Upon joining Clubhouse, you are required to provide your phone number. While this may seem reasonable enough in this day and age, it's not so much about what they ask for, but what they do with this information. For instance, although the private messaging app, Signal, does require a phone number, it takes a number of steps to ensure that your number isn't tied to any of your activity. If you were to provide Signal with a given number, the most they could tell you is whether or not this number is a Signal user.

And what Clubhouse does is a lot:

  • They sell your data to "social media platforms and other advertising partners that will use that information to serve you targeted advertisements."
  • They indefinitely store all data they collect according to their retention policy, and they do not provide any in-app way of deleting your account.
  • They use invisible tracking images called pixels in your emails "that allow [them] to collect your email and IP address as well as the date and time you open an email or click on any links in the email."
  • They claim to "make reasonable commercial efforts to recognize and support 'Do Not Track' signals" despite the fact that it is impossible to enable this signal within the app, where the overwhelming majority of the tracking occurs.

Notwithstanding the extensive data sharing Clubhouse engages in, they also employ coercive measures to acquire this data. When you attempt invite another user to Clubhouse, you will be required to give up your entire contact list – which will be indefinitely stored on their servers and shared with their advertising partners. No contacts, no inviting. This may actually be in violation of Apple's policies on protecting user privacy.

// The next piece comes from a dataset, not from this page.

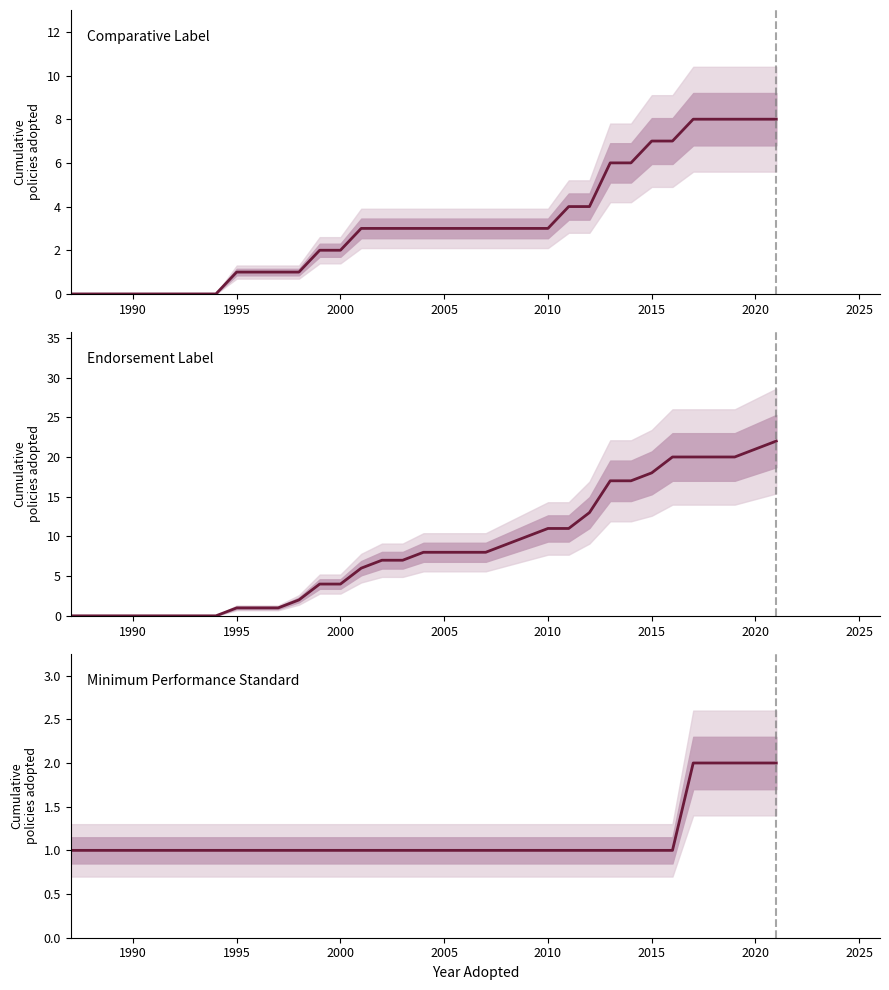

Is it true that Minimum Performance Standard equals 2 at 14?

False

The App Store requires that all apps that ask for certain permissions to fail gracefully if they are declined. This simply means that if your scientific calculator app asks for your precise location, and you decline, everything should still work because the calculator evidently doesn't need your location. The only times where apps can block the user from doing certain things is if the permission in question is required for the core functionality, such as a camera app asking for permission to use your camera.

In Clubhouse's case, there appears to be no legitimate reason for them to need all of your contacts simply to be able to invite another user. If you join Clubhouse to speak with a friend of yours, the only data needed is the contact information of that specific friend. These requirements are subtle yet pernicious methods to amass as much personal information as possible.

The immediate defense one may present is that this contact information is used to build a social graph and to aid user discovery. While this is, in part, truthful, it escapes the fact that providing such social discovery without ever collecting or seeing any personal information has been possible for nearly four years. Signal first announced its private contact discovery in 2017, which allows users to easily connect with their friends and family without ever revealing their contact list to the Signal service. This methodology has only become simpler and more accessible since.

As we approache a digital-first world at warp speed, it is crucial to recognize the importance of one's privacy, and the ever-increasing rate at which it is decaying. In part due to the rise in popularity of cryptocurrencies, the field of cryptography has never advanced at a faster rate, with truly novel and innovative projects such as Nym, Aztec Networkand Zcash holding on to what might be our last chance at a private internet. Defend yourself with cryptography.